◆ Supplied passage
□ □ □ □ □

R: Confirmatory Factor Analysis of a Multiple Indicator...

corCFA {lessR}

R Documentation

Confirmatory Factor Analysis of a Multiple Indicator Measurement Model

Description

Abbreviation: cfa

A multiple indicator measurement model partitions a set of indicators, such as items on a survey, into mutually exclusive groups with one common factor per group of indicators. From the input correlation matrix of the indicator variables, this procedure uses iterated centroid estimation to estimate the coefficients of the model, the factor pattern and factor-factor correlations, as well as the correlations of each factor with each indicator. The analysis is an adaptation and extension of John Hunter's program PACKAGE (Hunter and Cohen, 1969).

Corresponding scale reliabilities are provided, as well as the residuals, the difference between the indicator correlations and those predicted by the model. To visualize the relationships, a heat map of the re-ordered correlation matrix is also provided, with indicator communalities in the diagonal. To understand the meaning of each factor, the corresponding indicator content is displayed for each factor if the indicators have been read as variable labels. Also provides the code to obtain the maximum likelihood solution of the corresponding multiple indicator measurement model (MIMM) with the cfa function from the lavaan package.

The scales is a wrapper that retains 1's in the diagonal of the indicator correlation matrix, so provides scale reliabilities and observed indicator-scale and scale-scale correlations.

Output is generated into distinct pieces by topic, organized and displayed in sequence by default. When the output is assigned to an object, such as f in f <- cfa(Fac =~ X1 + X2 + X3), the full or partial output can be accessed for later analysis and/or viewing. A primary such analysis is with knitr for dynamic report generation, run from, for example, RStudio. The input instructions written to the R~Markdown file are written comments and interpretation with embedded R code. Doing a knitr analysis is to "knit" these comments and subsequent output together so that the R output is embedded in the resulting document, either html, pdf or Word, by default with explanation and interpretation. Generate a complete R~Markdown set of instructions ready to knit from the Rmd option. Simply specify the option and create the file and then open in RStudio and click the knit button to create a formatted document that consists of the statistical results and interpretative comments. See the following sections arguments, value and examples for more information.

□ □ □ □ □

◆ Source information
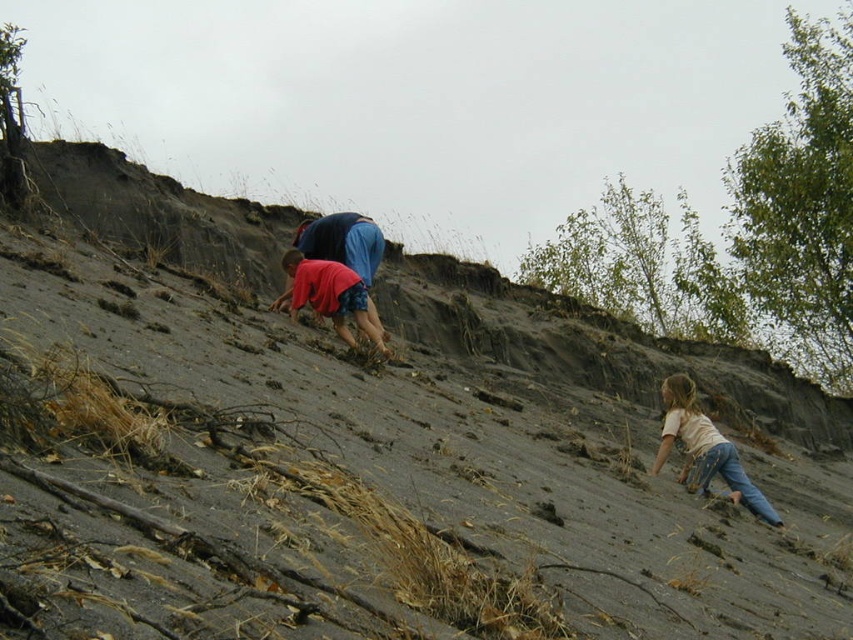
Is light beige denim jeans at lower right thinner than matte red shirt at center?

In fact, light beige denim jeans at lower right might be wider than matte red shirt at center.

At what (x,y) coordinates should I click in order to perform the action: click on light beige denim jeans at lower right. Please return your answer as a coordinate pair (x, y). Looking at the image, I should click on (704, 449).

You are a GUI agent. You are given a task and a screenshot of the screen. Output one action in this format:
    pyautogui.click(x=<x>, y=<y>)
    Task: Click on the light beige denim jeans at lower right
    This screenshot has height=640, width=853.
    Given the screenshot: What is the action you would take?
    pyautogui.click(x=704, y=449)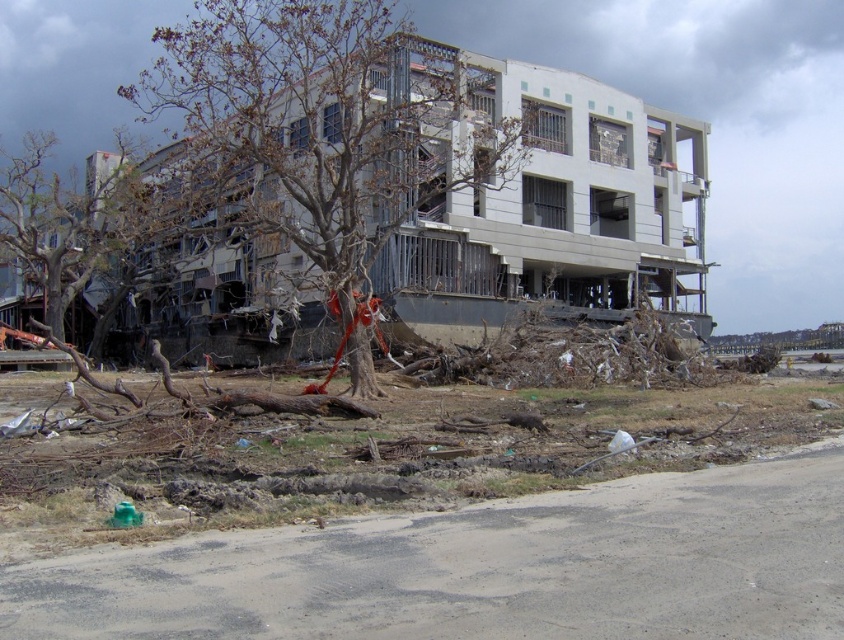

□ □ □ □ □

◆ Assigned task A
Can you turn the paragraph of the corCFA page that begins "Corresponding scale reliabilities are provided" into a shorter list that keeps its main facts?
◆ Assigned task B
Print the corCFA page from "Corresponding scale reliabilities" to "the lavaan package.".
The entries are separate from the corCFA page.

◆ Task result A
- Scale reliabilities
- Residuals: the difference between the indicator correlations and those the model predicts
- A heat map of the re-ordered correlation matrix, with indicator communalities in the diagonal
- The indicator content for each factor, shown if the indicators were read as variable labels
- Code for the maximum likelihood solution of the corresponding multiple indicator measurement model (MIMM), using the cfa function from the lavaan package

◆ Task result B
Corresponding scale reliabilities are provided, as well as the residuals, the difference between the indicator correlations and those predicted by the model. To visualize the relationships, a heat map of the re-ordered correlation matrix is also provided, with indicator communalities in the diagonal. To understand the meaning of each factor, the corresponding indicator content is displayed for each factor if the indicators have been read as variable labels. Also provides the code to obtain the maximum likelihood solution of the corresponding multiple indicator measurement model (MIMM) with the cfa function from the lavaan package.